| |||||
| |||||
By default, Microsoft Windows Server 2003 provides a set of security settings called Internet Explorer Enhanced Security Configuration. These settings limit the types of content that a user at the server can view using Microsoft Internet Explorer, except for sites listed in the Local intranet and Trusted sites zones. For example, by default, scripting on pages available from the Internet does not run. The goal of these settings is to help ensure that a local user on a computer that is also running as a server does not download a virus or other harmful files from the Internet and infect the server. Internet Explorer Enhanced Security Configuration doesn't affect remote users viewing content on the server, only users running Internet Explorer on the server computer itself.
Important Using Internet Explorer Enhanced Security Configuration on a Web server running Microsoft Windows SharePoint Services prevents some code that is necessary for viewing site pages or SharePoint Central Administration pages from running. Again, remote users with proper access rights can view the pages correctly, but a user running Internet Explorer on the server computer is unable to view or manage the site. Note also that the user at the server computer is unable to view and manage a remote SharePoint site, because of the security settings.
For single server deployments, running Windows SharePoint Services by using the default host name localhost allows you to view the pages. This is not recommended for more complex deployments, such as header-based host sites or server farms.
It is recommended that you add the URLs of all virtual servers that are hosted to the Internet Explorer Local intranet zone. In a server farm, you must also add the URLs of all domain-named sites to the list of local intranet sites. The advantage of this approach is that it helps secure local server computers by taking advantage of the Internet Explorer Enhanced Security Configuration and also allows administrators to manage local and remote SharePoint sites directly from a server computer. The disadvantage of this approach is that you must ensure that all Web servers and domain-named sites are added to the list of local intranet sites on every server in the deployment.
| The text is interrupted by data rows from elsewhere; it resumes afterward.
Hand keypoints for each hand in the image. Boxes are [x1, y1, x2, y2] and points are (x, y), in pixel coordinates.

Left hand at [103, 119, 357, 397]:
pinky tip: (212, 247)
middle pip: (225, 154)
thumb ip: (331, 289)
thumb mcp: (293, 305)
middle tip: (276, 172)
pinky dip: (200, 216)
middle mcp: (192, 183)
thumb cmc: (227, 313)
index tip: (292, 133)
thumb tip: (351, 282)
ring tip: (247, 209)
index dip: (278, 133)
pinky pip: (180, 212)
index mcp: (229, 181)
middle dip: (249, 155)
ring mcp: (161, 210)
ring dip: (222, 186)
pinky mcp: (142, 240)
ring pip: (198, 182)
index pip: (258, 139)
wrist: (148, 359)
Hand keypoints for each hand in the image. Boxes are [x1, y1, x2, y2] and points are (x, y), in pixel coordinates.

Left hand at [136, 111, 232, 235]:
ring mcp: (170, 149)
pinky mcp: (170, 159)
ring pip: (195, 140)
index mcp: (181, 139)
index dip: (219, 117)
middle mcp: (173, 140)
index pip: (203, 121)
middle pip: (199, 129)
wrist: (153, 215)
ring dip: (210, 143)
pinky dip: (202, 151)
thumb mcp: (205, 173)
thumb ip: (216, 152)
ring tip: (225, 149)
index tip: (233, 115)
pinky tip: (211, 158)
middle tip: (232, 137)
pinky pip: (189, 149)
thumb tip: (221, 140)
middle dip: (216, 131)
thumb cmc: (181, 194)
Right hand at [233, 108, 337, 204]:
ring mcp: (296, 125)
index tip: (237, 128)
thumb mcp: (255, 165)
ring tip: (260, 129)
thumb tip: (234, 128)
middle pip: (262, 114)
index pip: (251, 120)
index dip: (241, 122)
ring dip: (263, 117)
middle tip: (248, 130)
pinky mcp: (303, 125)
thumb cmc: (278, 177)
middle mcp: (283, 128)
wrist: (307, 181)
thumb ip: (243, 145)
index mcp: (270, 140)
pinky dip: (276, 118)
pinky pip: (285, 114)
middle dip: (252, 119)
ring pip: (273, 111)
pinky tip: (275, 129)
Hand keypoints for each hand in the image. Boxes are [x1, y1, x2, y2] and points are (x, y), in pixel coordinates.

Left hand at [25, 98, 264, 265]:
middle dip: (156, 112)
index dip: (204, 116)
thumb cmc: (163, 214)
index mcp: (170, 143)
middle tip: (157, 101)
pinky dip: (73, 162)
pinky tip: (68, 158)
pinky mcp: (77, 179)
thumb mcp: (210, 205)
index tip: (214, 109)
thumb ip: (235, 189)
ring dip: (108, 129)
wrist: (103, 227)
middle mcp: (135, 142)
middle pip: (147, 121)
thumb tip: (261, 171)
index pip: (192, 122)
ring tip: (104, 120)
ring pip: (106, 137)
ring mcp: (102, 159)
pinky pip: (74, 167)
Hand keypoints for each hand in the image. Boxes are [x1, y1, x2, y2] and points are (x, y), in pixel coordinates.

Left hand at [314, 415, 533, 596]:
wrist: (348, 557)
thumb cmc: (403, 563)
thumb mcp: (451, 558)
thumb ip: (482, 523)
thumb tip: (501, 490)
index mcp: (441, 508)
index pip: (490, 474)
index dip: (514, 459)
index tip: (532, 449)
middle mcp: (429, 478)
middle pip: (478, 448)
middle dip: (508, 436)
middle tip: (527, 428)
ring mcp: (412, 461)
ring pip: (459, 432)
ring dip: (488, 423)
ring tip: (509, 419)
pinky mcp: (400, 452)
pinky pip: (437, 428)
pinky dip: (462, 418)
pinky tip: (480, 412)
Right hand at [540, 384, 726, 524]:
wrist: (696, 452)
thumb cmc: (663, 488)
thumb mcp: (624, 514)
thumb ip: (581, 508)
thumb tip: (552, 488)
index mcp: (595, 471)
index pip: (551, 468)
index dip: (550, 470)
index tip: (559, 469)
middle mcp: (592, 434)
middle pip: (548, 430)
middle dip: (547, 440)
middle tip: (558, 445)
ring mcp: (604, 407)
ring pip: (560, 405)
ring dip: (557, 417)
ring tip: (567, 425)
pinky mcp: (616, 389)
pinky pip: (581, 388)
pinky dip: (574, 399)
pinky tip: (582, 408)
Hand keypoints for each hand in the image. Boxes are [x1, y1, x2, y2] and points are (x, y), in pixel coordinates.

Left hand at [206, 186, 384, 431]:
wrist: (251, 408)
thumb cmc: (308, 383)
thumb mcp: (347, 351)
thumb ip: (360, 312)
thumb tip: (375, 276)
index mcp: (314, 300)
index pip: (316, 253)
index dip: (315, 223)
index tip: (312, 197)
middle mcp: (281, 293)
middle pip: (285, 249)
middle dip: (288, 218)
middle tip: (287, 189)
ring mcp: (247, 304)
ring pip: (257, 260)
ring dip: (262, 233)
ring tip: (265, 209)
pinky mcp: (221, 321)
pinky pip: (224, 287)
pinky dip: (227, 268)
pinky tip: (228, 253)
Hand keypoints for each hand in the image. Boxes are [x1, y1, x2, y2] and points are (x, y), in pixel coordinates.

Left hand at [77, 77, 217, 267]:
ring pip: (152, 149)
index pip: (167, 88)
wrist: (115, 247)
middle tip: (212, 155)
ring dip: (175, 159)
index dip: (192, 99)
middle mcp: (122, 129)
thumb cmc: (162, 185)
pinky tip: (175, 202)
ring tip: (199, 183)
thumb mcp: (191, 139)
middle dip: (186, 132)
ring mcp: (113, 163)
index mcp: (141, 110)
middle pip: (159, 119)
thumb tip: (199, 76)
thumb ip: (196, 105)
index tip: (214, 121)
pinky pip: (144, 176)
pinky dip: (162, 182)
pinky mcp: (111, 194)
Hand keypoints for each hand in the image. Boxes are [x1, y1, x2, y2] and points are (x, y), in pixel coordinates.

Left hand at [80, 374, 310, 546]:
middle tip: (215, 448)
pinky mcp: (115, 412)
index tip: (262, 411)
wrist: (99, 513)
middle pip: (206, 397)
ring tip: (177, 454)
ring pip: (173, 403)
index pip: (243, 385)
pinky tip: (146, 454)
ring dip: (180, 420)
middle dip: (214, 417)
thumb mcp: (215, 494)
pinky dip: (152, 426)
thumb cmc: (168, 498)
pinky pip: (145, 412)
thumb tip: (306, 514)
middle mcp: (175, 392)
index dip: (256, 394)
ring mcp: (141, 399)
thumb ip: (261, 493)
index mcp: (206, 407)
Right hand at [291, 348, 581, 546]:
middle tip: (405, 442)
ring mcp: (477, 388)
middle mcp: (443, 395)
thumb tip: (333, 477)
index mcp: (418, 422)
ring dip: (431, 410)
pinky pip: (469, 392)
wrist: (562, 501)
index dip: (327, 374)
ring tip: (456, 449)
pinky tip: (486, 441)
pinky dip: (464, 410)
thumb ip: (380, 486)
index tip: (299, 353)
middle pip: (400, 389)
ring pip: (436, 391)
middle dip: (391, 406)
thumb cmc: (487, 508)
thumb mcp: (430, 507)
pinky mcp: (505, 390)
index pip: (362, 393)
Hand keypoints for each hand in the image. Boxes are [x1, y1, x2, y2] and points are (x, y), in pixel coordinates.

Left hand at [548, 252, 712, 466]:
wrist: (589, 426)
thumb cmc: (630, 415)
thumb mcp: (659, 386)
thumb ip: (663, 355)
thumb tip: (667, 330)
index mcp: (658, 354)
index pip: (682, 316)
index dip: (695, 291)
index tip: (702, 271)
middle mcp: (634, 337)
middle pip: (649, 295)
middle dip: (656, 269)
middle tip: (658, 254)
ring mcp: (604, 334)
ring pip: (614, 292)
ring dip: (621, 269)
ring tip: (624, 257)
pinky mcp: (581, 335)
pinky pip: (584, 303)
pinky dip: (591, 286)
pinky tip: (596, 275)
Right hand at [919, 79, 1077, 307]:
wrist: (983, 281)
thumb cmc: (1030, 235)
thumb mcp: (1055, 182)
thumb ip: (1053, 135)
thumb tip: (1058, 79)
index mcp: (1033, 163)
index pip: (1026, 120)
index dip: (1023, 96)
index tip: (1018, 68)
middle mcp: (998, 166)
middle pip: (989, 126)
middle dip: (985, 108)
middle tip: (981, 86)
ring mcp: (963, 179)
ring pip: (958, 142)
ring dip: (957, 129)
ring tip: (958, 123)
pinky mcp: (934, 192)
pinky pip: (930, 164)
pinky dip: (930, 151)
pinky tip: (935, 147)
For example, if a server farm hosts the sites http://site1 and http://site2, you must add both site1 and site2 to the list of local intranet sites. In addition, you must add the names of each front-end Web server that is a member of the server farm to the list of local intranet sites. For example, if you have a server farm that includes two database servers named sql1 and sql2, and three front-end Web servers named it1, it2, and it3, you must add it1, it2, and it3 to the list of intranet sites. You must add all these server names and domain-named sites to the list of local intranet sites on each front-end Web server.
If you are not concerned about users working locally at the Web server, you can remove Internet Explorer Enhanced Security Configuration using Add or Remove Programs. The advantage of this solution is that it requires less time to configure server settings. This is of particular advantage for header-based host sites or server farms. The disadvantage of removing the enhanced security configuration is that it may leave the server computer vulnerable to attack by malicious users.